Go to the gettos and see what happens when children get more 'individual autonomy' without parent supervision.

Wanna know what happens most of the time?

OUT OF CONTROL GANGS with very little empathy for anyone but themselves.

Tom Cruise is a real good actor but in everything else he is an self-important idiot.

Blue@9 said...

I personally think it sounds like a retarded way of child-rearing (young children are simply not equipped to make good decisions for themselves-- even the law recognizes this), but whatever. The worst that will happen to this kid is she'll become a skanky drug addict by 18.

Penny said...

Many years ago now, I met and got to know this wonderful, three-generation family who were ODD, by nearly anyone's standards. But mine, apparently. lol

The kids were home schooled, before it became popular. The family had multiple little businesses, and every member of the family from the very proper, New England matriarch grandmother to the hippie parents, to the teen daughters was an equal partner. Each had a voice in their family business, none more powerful than another. How can you determine that really, so I never worried if that was true or not.

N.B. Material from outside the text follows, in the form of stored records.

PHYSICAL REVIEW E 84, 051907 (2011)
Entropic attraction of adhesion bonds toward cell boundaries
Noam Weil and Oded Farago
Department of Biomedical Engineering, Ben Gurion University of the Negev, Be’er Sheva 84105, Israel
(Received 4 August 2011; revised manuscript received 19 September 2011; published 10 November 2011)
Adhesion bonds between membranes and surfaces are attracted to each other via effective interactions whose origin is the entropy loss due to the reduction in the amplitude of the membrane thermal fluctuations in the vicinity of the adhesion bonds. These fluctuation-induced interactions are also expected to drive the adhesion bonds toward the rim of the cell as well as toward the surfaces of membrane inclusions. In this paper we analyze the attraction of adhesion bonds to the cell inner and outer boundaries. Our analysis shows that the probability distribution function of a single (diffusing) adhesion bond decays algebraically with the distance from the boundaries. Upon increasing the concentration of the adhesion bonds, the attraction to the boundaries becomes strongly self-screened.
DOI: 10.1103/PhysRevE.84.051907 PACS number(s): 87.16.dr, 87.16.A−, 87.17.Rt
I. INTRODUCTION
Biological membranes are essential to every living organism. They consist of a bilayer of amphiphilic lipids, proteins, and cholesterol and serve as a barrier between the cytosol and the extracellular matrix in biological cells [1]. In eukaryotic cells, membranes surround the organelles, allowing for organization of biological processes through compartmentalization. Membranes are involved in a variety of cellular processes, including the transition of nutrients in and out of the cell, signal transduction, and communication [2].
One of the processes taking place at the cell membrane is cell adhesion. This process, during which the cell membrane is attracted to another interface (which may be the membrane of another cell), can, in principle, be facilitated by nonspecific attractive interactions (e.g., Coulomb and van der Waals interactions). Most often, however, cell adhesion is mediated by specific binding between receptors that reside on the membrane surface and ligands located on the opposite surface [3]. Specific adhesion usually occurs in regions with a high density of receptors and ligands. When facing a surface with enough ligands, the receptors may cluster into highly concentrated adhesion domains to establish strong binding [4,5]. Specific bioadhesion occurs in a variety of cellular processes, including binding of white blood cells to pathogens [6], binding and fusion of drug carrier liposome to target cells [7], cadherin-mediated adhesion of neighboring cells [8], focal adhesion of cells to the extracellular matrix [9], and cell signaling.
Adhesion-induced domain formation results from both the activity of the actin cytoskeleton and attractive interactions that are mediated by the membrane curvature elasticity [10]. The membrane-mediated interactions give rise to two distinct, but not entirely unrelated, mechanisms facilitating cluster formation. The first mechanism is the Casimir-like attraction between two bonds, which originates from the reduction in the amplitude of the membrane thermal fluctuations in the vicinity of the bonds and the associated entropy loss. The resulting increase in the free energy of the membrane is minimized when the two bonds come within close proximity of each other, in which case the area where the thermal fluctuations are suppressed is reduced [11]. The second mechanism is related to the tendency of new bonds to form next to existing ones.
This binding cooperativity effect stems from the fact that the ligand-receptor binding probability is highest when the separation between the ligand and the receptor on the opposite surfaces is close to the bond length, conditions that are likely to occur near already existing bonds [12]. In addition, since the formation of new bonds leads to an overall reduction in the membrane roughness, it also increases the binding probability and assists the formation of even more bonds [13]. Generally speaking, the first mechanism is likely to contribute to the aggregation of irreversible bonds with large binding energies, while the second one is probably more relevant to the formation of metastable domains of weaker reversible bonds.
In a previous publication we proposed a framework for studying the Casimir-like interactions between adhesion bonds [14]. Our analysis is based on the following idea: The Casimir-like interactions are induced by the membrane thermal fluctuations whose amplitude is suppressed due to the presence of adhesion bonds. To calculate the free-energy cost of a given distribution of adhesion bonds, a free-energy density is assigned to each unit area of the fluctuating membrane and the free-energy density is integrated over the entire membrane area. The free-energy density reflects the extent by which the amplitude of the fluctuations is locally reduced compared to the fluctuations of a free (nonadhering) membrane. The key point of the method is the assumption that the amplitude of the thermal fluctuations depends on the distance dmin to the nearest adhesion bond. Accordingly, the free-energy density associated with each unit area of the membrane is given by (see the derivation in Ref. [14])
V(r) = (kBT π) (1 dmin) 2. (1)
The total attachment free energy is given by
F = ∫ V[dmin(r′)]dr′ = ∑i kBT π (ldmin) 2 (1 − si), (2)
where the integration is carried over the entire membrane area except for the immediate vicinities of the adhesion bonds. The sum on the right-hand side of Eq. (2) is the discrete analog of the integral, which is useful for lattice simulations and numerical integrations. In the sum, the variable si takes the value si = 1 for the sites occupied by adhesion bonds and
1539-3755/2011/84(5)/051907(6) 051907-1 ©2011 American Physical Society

Have to say that they ALL took their personal power very seriously, when they weren't being the most delightful extended family I ever met. Each and every one of them knew how to have a whole heckuva lot of fun.

As far as I know, they were all Godless, and full up, good souls.

Just talking about them makes me smile. And miss them!

Jose_K said...

Scientology is not a religion.

Skyler said...

It doesn't matter what Tom Cruise wants. When Katie has custody she can instruct their children in whatever religion she wants. It's a part of the first amendment and the law allows each parent to do this, no matter what the other parent is teaching.

TMink said...

Was he a Scientologist when they married? The she should be fracked. But she is a woman, so she will get custody and no consequences for marrying a menbo.

Trey

Synova said...

Even small children can be respected and allowed to make decisions about what they want and don't want.

This hardly means they should be allowed to make ALL the decisions about what they want or don't want.

Frankly... that can wait until they're paying their own bills.